Although voters by a 60 to 30 percent margin want lawmakers to cut services over raising taxes, voters by 71 to 27 percent support hiking the income tax for couples earning at least $500,000, many of whom live in this region.
That is the proposal contained within the budget the legislature’s Democratic-majority passed in late May and Republican Gov. M. Jodi Rell promptly vetoed in early July.
In a joint statement about the Q-Poll, Senate President Donald Williams, D-Brooklyn and Senate Majority Leader Martin Looney, D-New Haven said “on the most fundamental questions of how to balance the budget, the majority of people are against (Rell). Nearly three-quarters of those polled think her opposition to the progressive income tax for couples earning at least $500,000 is wrong. People clearly think that the state’s richest residents, many of whom enjoyed enormous tax breaks during (Republican) President Bush’s 8 years in office, should be a part of the budget solution, even if that means paying a little more in taxes.”

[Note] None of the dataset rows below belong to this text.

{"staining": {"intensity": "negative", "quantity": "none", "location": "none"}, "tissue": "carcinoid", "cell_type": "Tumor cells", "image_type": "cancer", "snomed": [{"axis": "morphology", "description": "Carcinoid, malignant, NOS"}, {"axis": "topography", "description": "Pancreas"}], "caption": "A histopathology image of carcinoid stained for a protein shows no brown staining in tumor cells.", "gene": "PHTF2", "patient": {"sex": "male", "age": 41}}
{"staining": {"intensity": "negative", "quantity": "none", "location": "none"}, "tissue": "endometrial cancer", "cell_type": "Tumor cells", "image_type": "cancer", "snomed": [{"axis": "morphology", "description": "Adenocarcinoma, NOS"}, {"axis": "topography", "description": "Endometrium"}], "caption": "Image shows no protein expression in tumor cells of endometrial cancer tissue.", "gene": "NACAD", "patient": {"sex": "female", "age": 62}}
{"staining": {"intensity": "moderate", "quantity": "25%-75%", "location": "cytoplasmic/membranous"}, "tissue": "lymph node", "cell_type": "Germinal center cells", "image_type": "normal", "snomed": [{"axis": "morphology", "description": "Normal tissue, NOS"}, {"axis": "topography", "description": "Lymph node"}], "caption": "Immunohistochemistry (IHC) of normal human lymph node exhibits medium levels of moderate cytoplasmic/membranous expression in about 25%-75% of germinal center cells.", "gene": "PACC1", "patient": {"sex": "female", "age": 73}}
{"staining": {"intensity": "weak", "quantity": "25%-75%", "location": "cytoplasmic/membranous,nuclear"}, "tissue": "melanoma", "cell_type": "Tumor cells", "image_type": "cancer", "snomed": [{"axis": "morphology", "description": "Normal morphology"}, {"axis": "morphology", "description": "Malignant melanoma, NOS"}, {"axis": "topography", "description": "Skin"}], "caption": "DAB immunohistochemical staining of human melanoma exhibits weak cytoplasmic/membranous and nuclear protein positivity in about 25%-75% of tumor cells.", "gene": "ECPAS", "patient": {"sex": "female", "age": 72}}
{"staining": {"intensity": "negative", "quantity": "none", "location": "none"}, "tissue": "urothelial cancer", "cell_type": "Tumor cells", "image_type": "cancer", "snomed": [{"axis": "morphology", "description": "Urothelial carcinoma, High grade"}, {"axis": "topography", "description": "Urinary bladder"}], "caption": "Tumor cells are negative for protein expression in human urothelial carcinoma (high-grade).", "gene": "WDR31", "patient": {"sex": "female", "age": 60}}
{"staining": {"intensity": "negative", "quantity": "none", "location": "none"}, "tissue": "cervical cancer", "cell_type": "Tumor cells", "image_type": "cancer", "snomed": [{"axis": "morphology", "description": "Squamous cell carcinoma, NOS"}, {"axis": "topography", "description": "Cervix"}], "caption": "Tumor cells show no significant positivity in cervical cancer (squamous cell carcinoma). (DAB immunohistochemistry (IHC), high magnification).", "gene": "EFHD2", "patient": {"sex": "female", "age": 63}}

What Williams and Looney failed to acknowledge is that opposition to the tax hike from members of their own party prevented the Democrats from overriding Rell’s budget veto.
And based on the reaction of one of those “no” votes – Sen. Bob Duff, D-Norwalk – it is unlikely the Q-Poll is going to convince the “no new taxes Dems” to change their minds.
“We always have to do what we think is right regardless of what a poll says,” Duff said.
He said he was not surprised by the poll’s results.
“People in other parts of the state that have a lower cost of living earn less and would say ‘yes, tax the other guy’,” Duff said.